→ **EXERCISE DIRECTIONS**
Can you rewrite the rows below, swapping every "bounding box" for "enclosing box" and keeping everything else the same?

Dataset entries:

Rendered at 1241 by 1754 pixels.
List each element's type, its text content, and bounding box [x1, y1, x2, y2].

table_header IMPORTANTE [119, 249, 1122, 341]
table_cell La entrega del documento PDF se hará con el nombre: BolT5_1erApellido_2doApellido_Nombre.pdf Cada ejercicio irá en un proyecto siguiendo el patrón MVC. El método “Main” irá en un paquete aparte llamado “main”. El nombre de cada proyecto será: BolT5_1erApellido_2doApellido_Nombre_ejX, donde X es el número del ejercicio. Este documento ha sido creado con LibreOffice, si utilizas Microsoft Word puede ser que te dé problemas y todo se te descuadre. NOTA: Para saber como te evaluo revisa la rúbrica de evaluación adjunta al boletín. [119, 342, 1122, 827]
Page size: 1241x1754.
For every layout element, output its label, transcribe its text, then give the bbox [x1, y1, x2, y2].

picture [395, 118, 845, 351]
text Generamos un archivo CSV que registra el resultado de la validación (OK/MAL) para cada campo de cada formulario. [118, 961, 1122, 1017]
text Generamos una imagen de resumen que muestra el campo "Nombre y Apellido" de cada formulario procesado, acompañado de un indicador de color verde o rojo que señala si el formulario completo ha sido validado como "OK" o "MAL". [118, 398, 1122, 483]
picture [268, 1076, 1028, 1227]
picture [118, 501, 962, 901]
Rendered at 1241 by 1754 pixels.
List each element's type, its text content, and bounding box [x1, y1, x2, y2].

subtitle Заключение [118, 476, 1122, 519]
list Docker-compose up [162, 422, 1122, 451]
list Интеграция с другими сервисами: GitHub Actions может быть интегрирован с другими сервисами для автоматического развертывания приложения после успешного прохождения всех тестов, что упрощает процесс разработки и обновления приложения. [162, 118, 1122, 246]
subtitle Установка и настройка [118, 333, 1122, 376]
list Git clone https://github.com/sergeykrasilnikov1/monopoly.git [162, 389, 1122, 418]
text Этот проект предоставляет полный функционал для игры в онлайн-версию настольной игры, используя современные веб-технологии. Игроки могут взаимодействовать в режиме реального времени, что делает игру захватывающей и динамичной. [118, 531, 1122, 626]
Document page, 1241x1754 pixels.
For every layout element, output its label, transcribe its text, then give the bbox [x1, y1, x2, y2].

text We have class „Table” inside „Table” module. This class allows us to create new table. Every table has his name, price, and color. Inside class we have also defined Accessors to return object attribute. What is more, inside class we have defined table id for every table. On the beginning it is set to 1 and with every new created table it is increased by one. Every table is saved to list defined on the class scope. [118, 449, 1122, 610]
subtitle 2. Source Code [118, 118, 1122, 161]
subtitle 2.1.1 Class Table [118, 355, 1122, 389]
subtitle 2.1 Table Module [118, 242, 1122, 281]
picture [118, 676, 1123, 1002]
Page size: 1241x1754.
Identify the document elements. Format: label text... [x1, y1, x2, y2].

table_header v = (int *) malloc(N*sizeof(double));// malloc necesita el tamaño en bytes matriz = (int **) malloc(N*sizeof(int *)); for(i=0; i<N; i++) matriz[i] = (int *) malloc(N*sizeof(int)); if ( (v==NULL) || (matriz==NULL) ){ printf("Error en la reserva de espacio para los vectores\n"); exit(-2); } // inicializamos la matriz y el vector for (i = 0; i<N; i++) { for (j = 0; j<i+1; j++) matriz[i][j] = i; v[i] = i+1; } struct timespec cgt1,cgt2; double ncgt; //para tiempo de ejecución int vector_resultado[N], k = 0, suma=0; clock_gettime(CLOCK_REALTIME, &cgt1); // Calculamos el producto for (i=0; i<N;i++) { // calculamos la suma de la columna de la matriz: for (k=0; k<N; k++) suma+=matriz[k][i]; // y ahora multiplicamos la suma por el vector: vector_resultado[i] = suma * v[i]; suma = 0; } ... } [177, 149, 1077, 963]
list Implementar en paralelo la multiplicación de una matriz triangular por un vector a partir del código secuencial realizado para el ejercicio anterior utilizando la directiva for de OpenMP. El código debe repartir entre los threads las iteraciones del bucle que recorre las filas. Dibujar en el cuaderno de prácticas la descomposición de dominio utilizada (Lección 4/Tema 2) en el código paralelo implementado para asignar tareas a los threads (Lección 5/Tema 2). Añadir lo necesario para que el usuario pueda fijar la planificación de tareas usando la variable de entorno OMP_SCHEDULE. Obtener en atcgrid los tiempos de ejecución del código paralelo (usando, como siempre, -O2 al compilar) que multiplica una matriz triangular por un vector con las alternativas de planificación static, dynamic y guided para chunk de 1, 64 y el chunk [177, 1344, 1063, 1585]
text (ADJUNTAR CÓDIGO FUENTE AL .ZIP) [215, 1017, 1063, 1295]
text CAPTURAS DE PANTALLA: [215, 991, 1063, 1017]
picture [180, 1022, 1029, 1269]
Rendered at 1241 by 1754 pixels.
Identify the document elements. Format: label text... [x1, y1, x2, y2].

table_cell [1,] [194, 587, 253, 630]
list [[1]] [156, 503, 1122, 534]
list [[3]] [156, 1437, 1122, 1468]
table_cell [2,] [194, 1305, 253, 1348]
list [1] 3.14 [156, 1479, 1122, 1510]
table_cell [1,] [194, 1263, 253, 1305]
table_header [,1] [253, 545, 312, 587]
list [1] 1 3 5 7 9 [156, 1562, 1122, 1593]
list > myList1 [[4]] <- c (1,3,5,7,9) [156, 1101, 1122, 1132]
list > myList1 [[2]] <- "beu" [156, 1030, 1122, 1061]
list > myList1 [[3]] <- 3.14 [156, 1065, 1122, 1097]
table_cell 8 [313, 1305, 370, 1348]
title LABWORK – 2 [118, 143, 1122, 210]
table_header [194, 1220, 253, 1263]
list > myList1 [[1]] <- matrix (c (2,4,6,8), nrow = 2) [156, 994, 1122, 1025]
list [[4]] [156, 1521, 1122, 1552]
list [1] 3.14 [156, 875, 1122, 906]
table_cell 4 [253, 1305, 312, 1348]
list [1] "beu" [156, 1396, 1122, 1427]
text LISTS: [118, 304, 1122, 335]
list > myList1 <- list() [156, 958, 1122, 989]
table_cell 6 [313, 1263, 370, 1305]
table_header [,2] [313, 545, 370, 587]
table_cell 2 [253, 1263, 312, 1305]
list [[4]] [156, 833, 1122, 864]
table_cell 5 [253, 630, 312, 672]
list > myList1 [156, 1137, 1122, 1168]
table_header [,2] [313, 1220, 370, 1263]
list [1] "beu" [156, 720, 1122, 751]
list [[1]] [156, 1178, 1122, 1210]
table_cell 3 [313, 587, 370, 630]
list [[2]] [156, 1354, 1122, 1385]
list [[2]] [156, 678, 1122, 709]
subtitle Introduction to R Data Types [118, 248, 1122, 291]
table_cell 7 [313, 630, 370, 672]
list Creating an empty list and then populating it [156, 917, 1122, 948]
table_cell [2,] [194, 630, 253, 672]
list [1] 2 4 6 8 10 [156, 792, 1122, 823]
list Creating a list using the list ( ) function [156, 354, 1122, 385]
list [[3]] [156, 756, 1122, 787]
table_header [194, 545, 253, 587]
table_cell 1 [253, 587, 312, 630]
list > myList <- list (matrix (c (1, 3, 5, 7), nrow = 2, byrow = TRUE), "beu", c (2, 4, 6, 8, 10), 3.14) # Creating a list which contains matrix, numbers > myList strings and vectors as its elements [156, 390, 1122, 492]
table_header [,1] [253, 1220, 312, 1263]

→ **ANSWER TO THE EXERCISE**
Rendered at 1241 by 1754 pixels.
List each element's type, its text content, and enclosing box [x1, y1, x2, y2].

table_header IMPORTANTE [119, 249, 1122, 341]
table_cell La entrega del documento PDF se hará con el nombre: BolT5_1erApellido_2doApellido_Nombre.pdf Cada ejercicio irá en un proyecto siguiendo el patrón MVC. El método “Main” irá en un paquete aparte llamado “main”. El nombre de cada proyecto será: BolT5_1erApellido_2doApellido_Nombre_ejX, donde X es el número del ejercicio. Este documento ha sido creado con LibreOffice, si utilizas Microsoft Word puede ser que te dé problemas y todo se te descuadre. NOTA: Para saber como te evaluo revisa la rúbrica de evaluación adjunta al boletín. [119, 342, 1122, 827]
Page size: 1241x1754.
For every layout element, output its label, transcribe its text, then give the bbox [x1, y1, x2, y2].

picture [395, 118, 845, 351]
text Generamos un archivo CSV que registra el resultado de la validación (OK/MAL) para cada campo de cada formulario. [118, 961, 1122, 1017]
text Generamos una imagen de resumen que muestra el campo "Nombre y Apellido" de cada formulario procesado, acompañado de un indicador de color verde o rojo que señala si el formulario completo ha sido validado como "OK" o "MAL". [118, 398, 1122, 483]
picture [268, 1076, 1028, 1227]
picture [118, 501, 962, 901]
Rendered at 1241 by 1754 pixels.
List each element's type, its text content, and enclosing box [x1, y1, x2, y2].

subtitle Заключение [118, 476, 1122, 519]
list Docker-compose up [162, 422, 1122, 451]
list Интеграция с другими сервисами: GitHub Actions может быть интегрирован с другими сервисами для автоматического развертывания приложения после успешного прохождения всех тестов, что упрощает процесс разработки и обновления приложения. [162, 118, 1122, 246]
subtitle Установка и настройка [118, 333, 1122, 376]
list Git clone https://github.com/sergeykrasilnikov1/monopoly.git [162, 389, 1122, 418]
text Этот проект предоставляет полный функционал для игры в онлайн-версию настольной игры, используя современные веб-технологии. Игроки могут взаимодействовать в режиме реального времени, что делает игру захватывающей и динамичной. [118, 531, 1122, 626]
Document page, 1241x1754 pixels.
For every layout element, output its label, transcribe its text, then give the bbox [x1, y1, x2, y2].

text We have class „Table” inside „Table” module. This class allows us to create new table. Every table has his name, price, and color. Inside class we have also defined Accessors to return object attribute. What is more, inside class we have defined table id for every table. On the beginning it is set to 1 and with every new created table it is increased by one. Every table is saved to list defined on the class scope. [118, 449, 1122, 610]
subtitle 2. Source Code [118, 118, 1122, 161]
subtitle 2.1.1 Class Table [118, 355, 1122, 389]
subtitle 2.1 Table Module [118, 242, 1122, 281]
picture [118, 676, 1123, 1002]
Page size: 1241x1754.
Identify the document elements. Format: label text... [x1, y1, x2, y2].

table_header v = (int *) malloc(N*sizeof(double));// malloc necesita el tamaño en bytes matriz = (int **) malloc(N*sizeof(int *)); for(i=0; i<N; i++) matriz[i] = (int *) malloc(N*sizeof(int)); if ( (v==NULL) || (matriz==NULL) ){ printf("Error en la reserva de espacio para los vectores\n"); exit(-2); } // inicializamos la matriz y el vector for (i = 0; i<N; i++) { for (j = 0; j<i+1; j++) matriz[i][j] = i; v[i] = i+1; } struct timespec cgt1,cgt2; double ncgt; //para tiempo de ejecución int vector_resultado[N], k = 0, suma=0; clock_gettime(CLOCK_REALTIME, &cgt1); // Calculamos el producto for (i=0; i<N;i++) { // calculamos la suma de la columna de la matriz: for (k=0; k<N; k++) suma+=matriz[k][i]; // y ahora multiplicamos la suma por el vector: vector_resultado[i] = suma * v[i]; suma = 0; } ... } [177, 149, 1077, 963]
list Implementar en paralelo la multiplicación de una matriz triangular por un vector a partir del código secuencial realizado para el ejercicio anterior utilizando la directiva for de OpenMP. El código debe repartir entre los threads las iteraciones del bucle que recorre las filas. Dibujar en el cuaderno de prácticas la descomposición de dominio utilizada (Lección 4/Tema 2) en el código paralelo implementado para asignar tareas a los threads (Lección 5/Tema 2). Añadir lo necesario para que el usuario pueda fijar la planificación de tareas usando la variable de entorno OMP_SCHEDULE. Obtener en atcgrid los tiempos de ejecución del código paralelo (usando, como siempre, -O2 al compilar) que multiplica una matriz triangular por un vector con las alternativas de planificación static, dynamic y guided para chunk de 1, 64 y el chunk [177, 1344, 1063, 1585]
text (ADJUNTAR CÓDIGO FUENTE AL .ZIP) [215, 1017, 1063, 1295]
text CAPTURAS DE PANTALLA: [215, 991, 1063, 1017]
picture [180, 1022, 1029, 1269]
Rendered at 1241 by 1754 pixels.
Identify the document elements. Format: label text... [x1, y1, x2, y2].

table_cell [1,] [194, 587, 253, 630]
list [[1]] [156, 503, 1122, 534]
list [[3]] [156, 1437, 1122, 1468]
table_cell [2,] [194, 1305, 253, 1348]
list [1] 3.14 [156, 1479, 1122, 1510]
table_cell [1,] [194, 1263, 253, 1305]
table_header [,1] [253, 545, 312, 587]
list [1] 1 3 5 7 9 [156, 1562, 1122, 1593]
list > myList1 [[4]] <- c (1,3,5,7,9) [156, 1101, 1122, 1132]
list > myList1 [[2]] <- "beu" [156, 1030, 1122, 1061]
list > myList1 [[3]] <- 3.14 [156, 1065, 1122, 1097]
table_cell 8 [313, 1305, 370, 1348]
title LABWORK – 2 [118, 143, 1122, 210]
table_header [194, 1220, 253, 1263]
list > myList1 [[1]] <- matrix (c (2,4,6,8), nrow = 2) [156, 994, 1122, 1025]
list [[4]] [156, 1521, 1122, 1552]
list [1] 3.14 [156, 875, 1122, 906]
table_cell 4 [253, 1305, 312, 1348]
list [1] "beu" [156, 1396, 1122, 1427]
text LISTS: [118, 304, 1122, 335]
list > myList1 <- list() [156, 958, 1122, 989]
table_cell 6 [313, 1263, 370, 1305]
table_header [,2] [313, 545, 370, 587]
table_cell 2 [253, 1263, 312, 1305]
list [[4]] [156, 833, 1122, 864]
table_cell 5 [253, 630, 312, 672]
list > myList1 [156, 1137, 1122, 1168]
table_header [,2] [313, 1220, 370, 1263]
list [1] "beu" [156, 720, 1122, 751]
list [[1]] [156, 1178, 1122, 1210]
table_cell 3 [313, 587, 370, 630]
list [[2]] [156, 1354, 1122, 1385]
list [[2]] [156, 678, 1122, 709]
subtitle Introduction to R Data Types [118, 248, 1122, 291]
table_cell 7 [313, 630, 370, 672]
list Creating an empty list and then populating it [156, 917, 1122, 948]
table_cell [2,] [194, 630, 253, 672]
list [1] 2 4 6 8 10 [156, 792, 1122, 823]
list Creating a list using the list ( ) function [156, 354, 1122, 385]
list [[3]] [156, 756, 1122, 787]
table_header [194, 545, 253, 587]
table_cell 1 [253, 587, 312, 630]
list > myList <- list (matrix (c (1, 3, 5, 7), nrow = 2, byrow = TRUE), "beu", c (2, 4, 6, 8, 10), 3.14) # Creating a list which contains matrix, numbers > myList strings and vectors as its elements [156, 390, 1122, 492]
table_header [,1] [253, 1220, 312, 1263]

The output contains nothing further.